Work required: Copy every one of the records below word for word, leaving the pictures out.

_ _ _ _ _

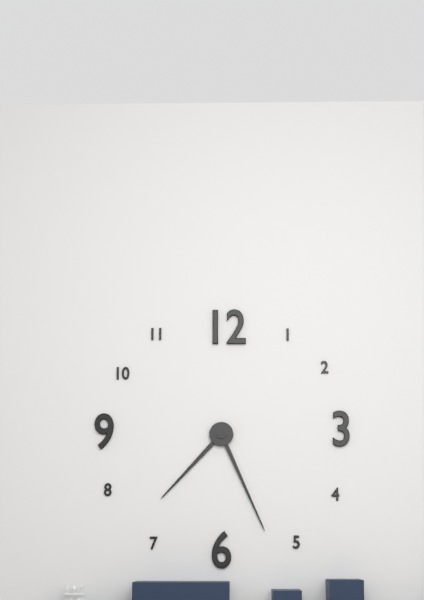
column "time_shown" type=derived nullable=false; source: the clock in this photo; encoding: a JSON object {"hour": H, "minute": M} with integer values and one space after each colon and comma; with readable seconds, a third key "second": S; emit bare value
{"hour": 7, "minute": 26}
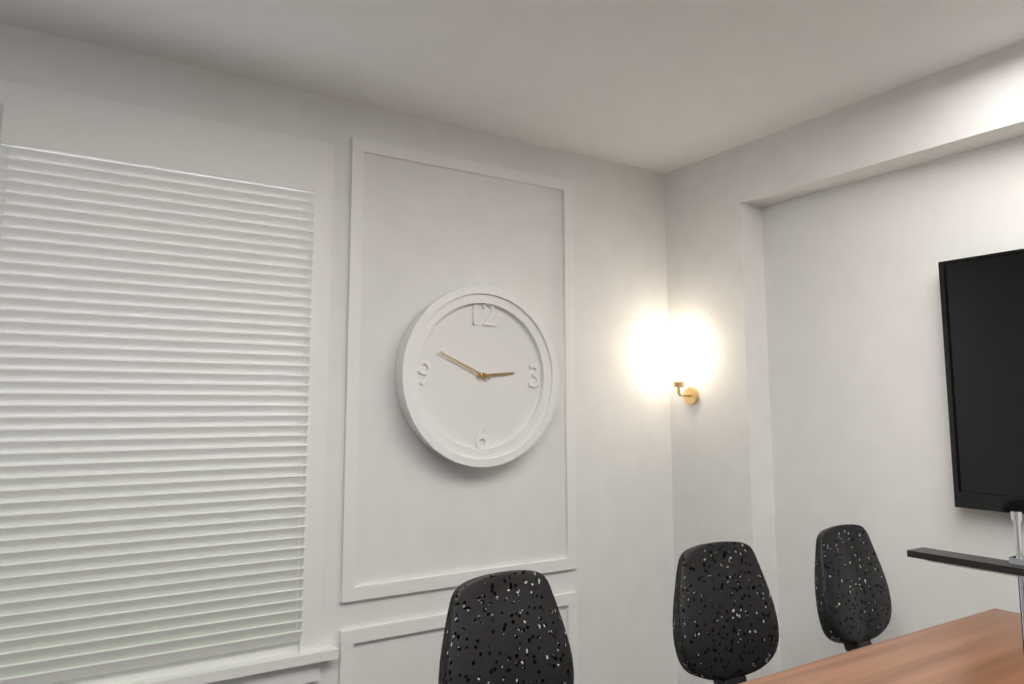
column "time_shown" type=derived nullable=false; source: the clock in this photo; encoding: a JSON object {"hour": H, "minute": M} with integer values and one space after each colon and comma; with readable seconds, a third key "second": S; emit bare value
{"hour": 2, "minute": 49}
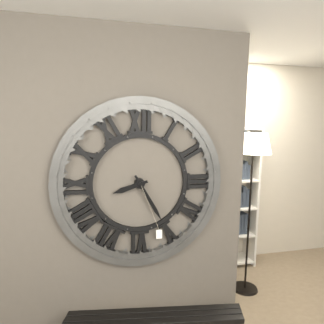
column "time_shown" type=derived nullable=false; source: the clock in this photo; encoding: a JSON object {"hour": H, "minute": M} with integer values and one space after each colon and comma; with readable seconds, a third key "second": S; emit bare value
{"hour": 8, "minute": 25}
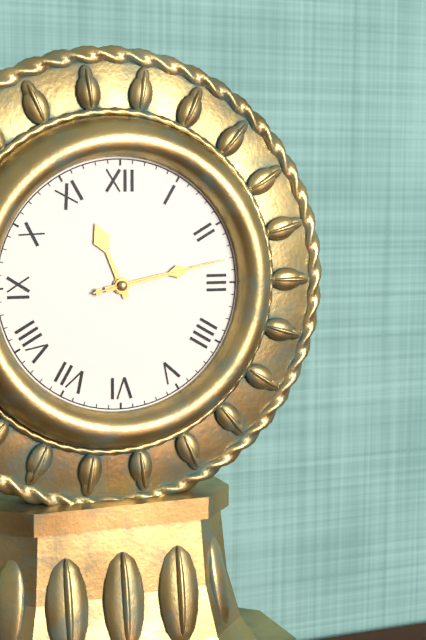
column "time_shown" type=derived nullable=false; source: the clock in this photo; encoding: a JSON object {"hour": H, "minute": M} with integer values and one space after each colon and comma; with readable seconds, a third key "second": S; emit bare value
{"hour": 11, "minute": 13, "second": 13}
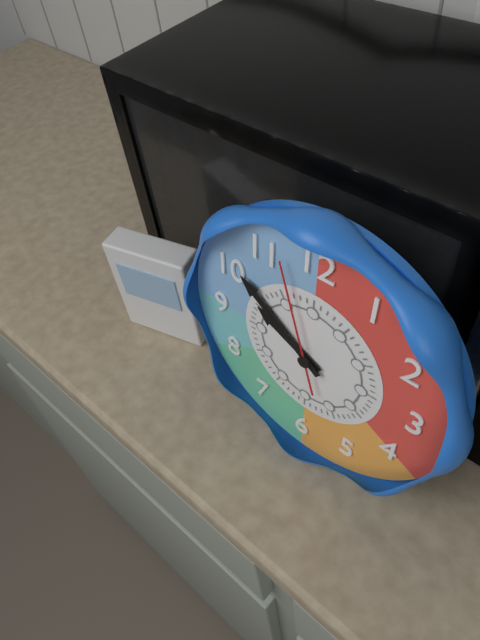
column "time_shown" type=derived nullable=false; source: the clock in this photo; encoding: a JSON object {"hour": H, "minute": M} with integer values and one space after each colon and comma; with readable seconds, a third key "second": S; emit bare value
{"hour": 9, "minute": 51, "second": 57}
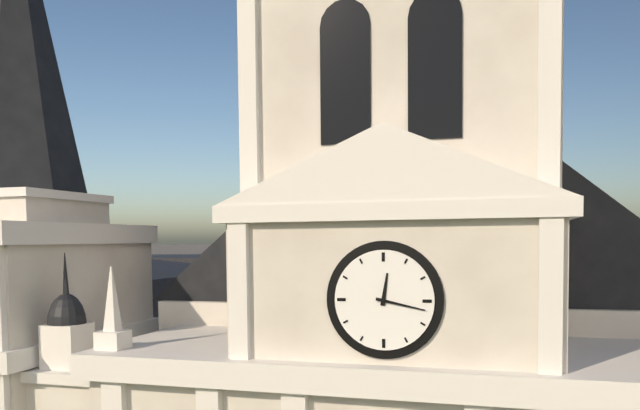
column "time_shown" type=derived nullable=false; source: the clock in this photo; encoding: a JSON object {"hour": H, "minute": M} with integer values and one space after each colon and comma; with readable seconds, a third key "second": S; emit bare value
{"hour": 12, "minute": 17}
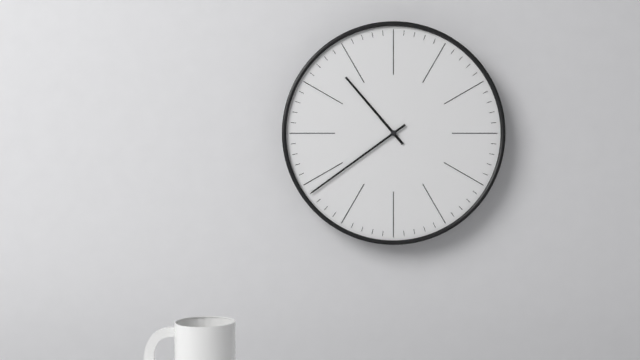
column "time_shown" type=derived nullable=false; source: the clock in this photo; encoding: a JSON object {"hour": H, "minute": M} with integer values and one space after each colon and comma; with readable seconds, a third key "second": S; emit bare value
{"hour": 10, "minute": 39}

_ _ _ _ _

Exercise output:
column "time_shown" type=derived nullable=false; source: the clock in this photo; encoding: a JSON object {"hour": H, "minute": M} with integer values and one space after each colon and comma; with readable seconds, a third key "second": S; emit bare value
{"hour": 7, "minute": 26}
column "time_shown" type=derived nullable=false; source: the clock in this photo; encoding: a JSON object {"hour": H, "minute": M} with integer values and one space after each colon and comma; with readable seconds, a third key "second": S; emit bare value
{"hour": 2, "minute": 49}
column "time_shown" type=derived nullable=false; source: the clock in this photo; encoding: a JSON object {"hour": H, "minute": M} with integer values and one space after each colon and comma; with readable seconds, a third key "second": S; emit bare value
{"hour": 8, "minute": 25}
column "time_shown" type=derived nullable=false; source: the clock in this photo; encoding: a JSON object {"hour": H, "minute": M} with integer values and one space after each colon and comma; with readable seconds, a third key "second": S; emit bare value
{"hour": 11, "minute": 13, "second": 13}
column "time_shown" type=derived nullable=false; source: the clock in this photo; encoding: a JSON object {"hour": H, "minute": M} with integer values and one space after each colon and comma; with readable seconds, a third key "second": S; emit bare value
{"hour": 9, "minute": 51, "second": 57}
column "time_shown" type=derived nullable=false; source: the clock in this photo; encoding: a JSON object {"hour": H, "minute": M} with integer values and one space after each colon and comma; with readable seconds, a third key "second": S; emit bare value
{"hour": 12, "minute": 17}
column "time_shown" type=derived nullable=false; source: the clock in this photo; encoding: a JSON object {"hour": H, "minute": M} with integer values and one space after each colon and comma; with readable seconds, a third key "second": S; emit bare value
{"hour": 10, "minute": 39}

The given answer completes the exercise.